I'm not sure who invented what I am calling the classic algorithm. (Anyone know?) Certainly it was made popular by Niklaus Wirth who used it in various compilers, notably for Pascal. I learned it from one of Wirth's books.

The Shunting Yard Algorithm was invented by Edsger Dijkstra around 1960 in connection with one of the first ALGOL 60 compilers. It is described in a Mathematisch Centrum report (starting around page 21) [1]. I think I first saw a version of it described in an ad for the TI SR-52 and SR0-56 calculators, two of the earlier calculators to handle precedence. (Prior to 1976 pocket calculators either used RPN or treated 2+3*4 as (2+3)*2.)

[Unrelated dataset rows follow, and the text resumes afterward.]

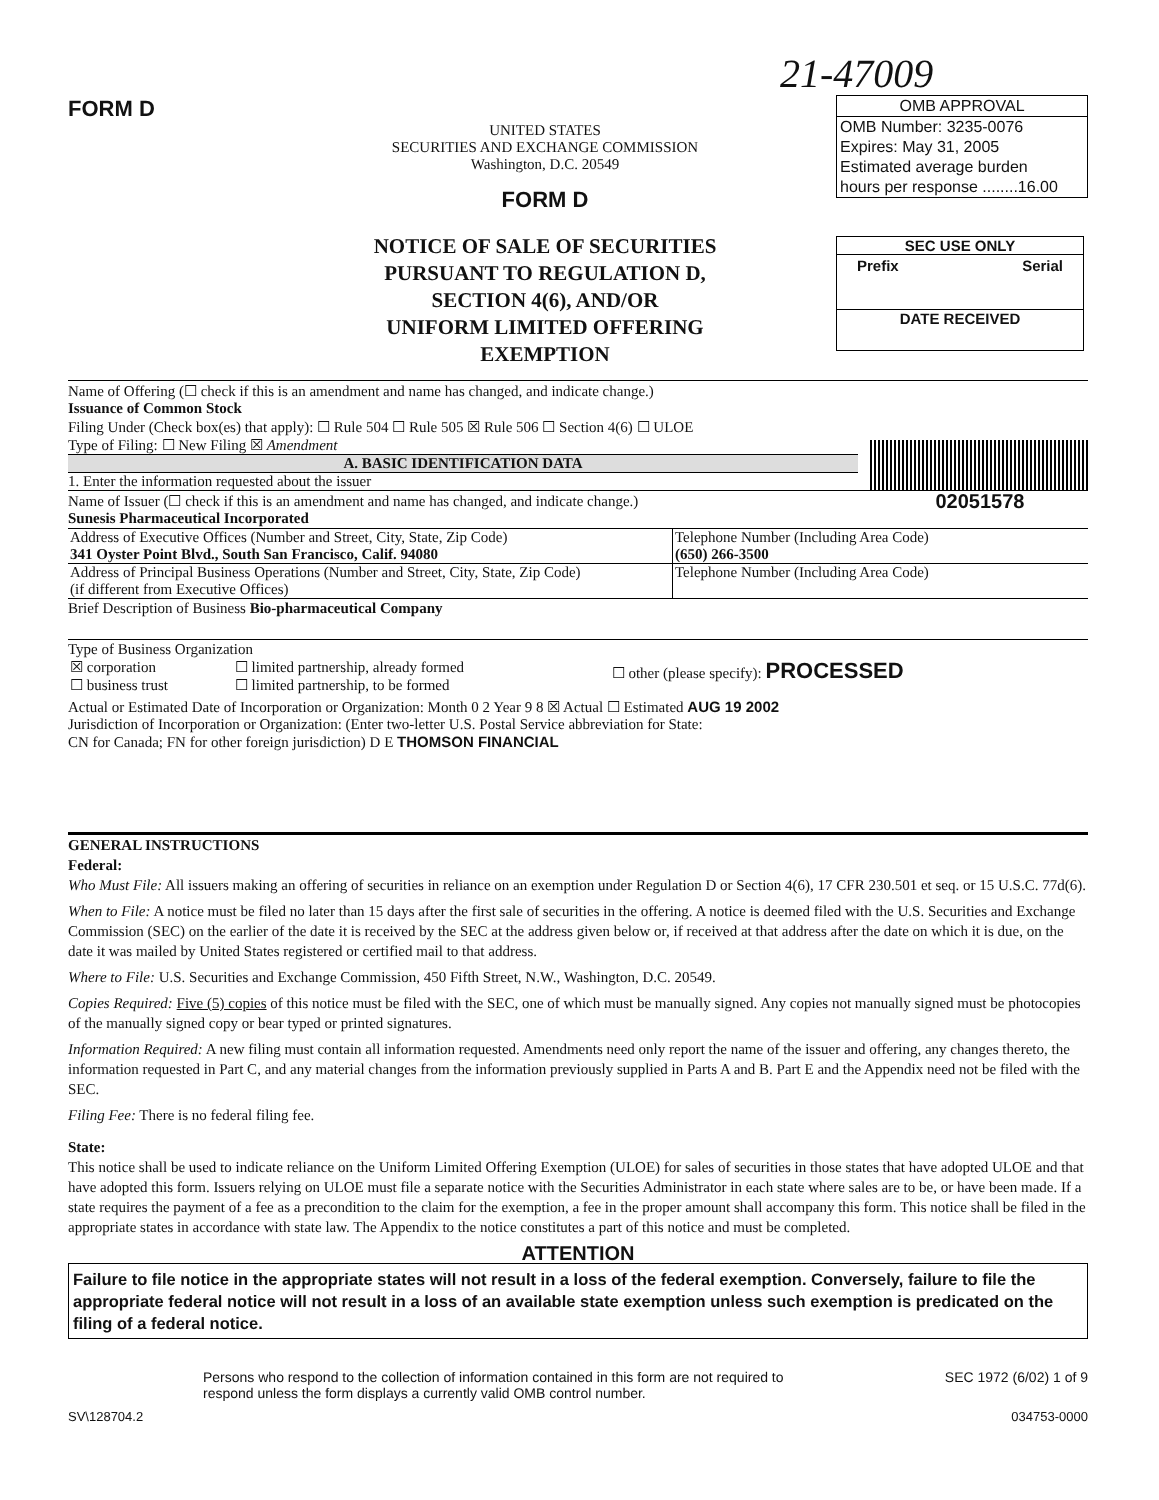21-47009
FORM D
UNITED STATES
SECURITIES AND EXCHANGE COMMISSION
Washington, D.C. 20549
FORM D
NOTICE OF SALE OF SECURITIES
PURSUANT TO REGULATION D,
SECTION 4(6), AND/OR
UNIFORM LIMITED OFFERING EXEMPTION
OMB APPROVAL
OMB Number: 3235-0076
Expires: May 31, 2005
Estimated average burden
hours per response ........16.00
SEC USE ONLY
Prefix Serial
DATE RECEIVED
02051578
Name of Offering (☐ check if this is an amendment and name has changed, and indicate change.)
Issuance of Common Stock
Filing Under (Check box(es) that apply): ☐ Rule 504 ☐ Rule 505 ☒ Rule 506 ☐ Section 4(6) ☐ ULOE
Type of Filing: ☐ New Filing ☒ Amendment
A. BASIC IDENTIFICATION DATA
1. Enter the information requested about the issuer
Name of Issuer (☐ check if this is an amendment and name has changed, and indicate change.)
Sunesis Pharmaceutical Incorporated
| Address of Executive Offices (Number and Street, City, State, Zip Code) 341 Oyster Point Blvd., South San Francisco, Calif. 94080 | Telephone Number (Including Area Code) (650) 266-3500 |
| Address of Principal Business Operations (Number and Street, City, State, Zip Code) (if different from Executive Offices) | Telephone Number (Including Area Code) |
Brief Description of Business Bio-pharmaceutical Company
Type of Business Organization
| ☒ corporation ☐ business trust | ☐ limited partnership, already formed ☐ limited partnership, to be formed | ☐ other (please specify): PROCESSED |
Actual or Estimated Date of Incorporation or Organization: Month 0 2 Year 9 8 ☒ Actual ☐ Estimated AUG 19 2002
Jurisdiction of Incorporation or Organization: (Enter two-letter U.S. Postal Service abbreviation for State:
CN for Canada; FN for other foreign jurisdiction) D E THOMSON FINANCIAL
GENERAL INSTRUCTIONS
Federal:
Who Must File: All issuers making an offering of securities in reliance on an exemption under Regulation D or Section 4(6), 17 CFR 230.501 et seq. or 15 U.S.C. 77d(6).
When to File: A notice must be filed no later than 15 days after the first sale of securities in the offering. A notice is deemed filed with the U.S. Securities and Exchange Commission (SEC) on the earlier of the date it is received by the SEC at the address given below or, if received at that address after the date on which it is due, on the date it was mailed by United States registered or certified mail to that address.
Where to File: U.S. Securities and Exchange Commission, 450 Fifth Street, N.W., Washington, D.C. 20549.
Copies Required: Five (5) copies of this notice must be filed with the SEC, one of which must be manually signed. Any copies not manually signed must be photocopies of the manually signed copy or bear typed or printed signatures.
Information Required: A new filing must contain all information requested. Amendments need only report the name of the issuer and offering, any changes thereto, the information requested in Part C, and any material changes from the information previously supplied in Parts A and B. Part E and the Appendix need not be filed with the SEC.
Filing Fee: There is no federal filing fee.
State:
This notice shall be used to indicate reliance on the Uniform Limited Offering Exemption (ULOE) for sales of securities in those states that have adopted ULOE and that have adopted this form. Issuers relying on ULOE must file a separate notice with the Securities Administrator in each state where sales are to be, or have been made. If a state requires the payment of a fee as a precondition to the claim for the exemption, a fee in the proper amount shall accompany this form. This notice shall be filed in the appropriate states in accordance with state law. The Appendix to the notice constitutes a part of this notice and must be completed.
ATTENTION
Failure to file notice in the appropriate states will not result in a loss of the federal exemption. Conversely, failure to file the appropriate federal notice will not result in a loss of an available state exemption unless such exemption is predicated on the filing of a federal notice.
Persons who respond to the collection of information contained in this form are not required to respond unless the form displays a currently valid OMB control number.
SEC 1972 (6/02) 1 of 9
SV\128704.2 034753-0000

I first saw what I've called the precedence climbing method described by Keith Clarke in a posting to comp.compilers in 1992. Keith gives a proof of its correctness, relative to the classic algorithm, by means of program transformation in a 1985 report "The top-down parsing of expressions" [0]. The algorithm appears to have been (first) invented by Martin Richards for use in the CPL and BCPL compilers. It can be found in the section 6.6 of BCPL -- the language and its compiler. [3]

References

[0] Keith Clarke, "The top-down parsing of expressions", Research Report 383, Dept of Computer Science, Queen Mary College. Archived at http://antlr.org/papers/Clarke-expr-parsing-1986.pdf.

[1] Edsger W. Dijkstra, "Algol 60 translation : An Algol 60 translator for the x1 and Making a translator for Algol 60", Research Report 35, Mathematisch Centrum, Amsterdam, 1961. Archived at http://www.cs.utexas.edu/users/EWD/MCReps/MR35.PDF.

[2] C. A. R. Hoare, "Report on the Elliott ALGOL translator", The Computer Journal, Vol. 5, No. 2, pp. 127-129, 1962. Archived at http://comjnl.oxfordjournals.org/content/5/2/127.short.

[3] Martin Richards and Collin Whitby-Stevens, BCPL -- the language and its compiler, Cambridge University Press, 1979.

Acknowledgement

Thanks to Colas Schretter for pointing out an error in the precedence climbing algorithm and suggesting a correction.

I am grateful to Keith Clarke and Martin Richards for help in tracing the origins of what I've called precedence climbing.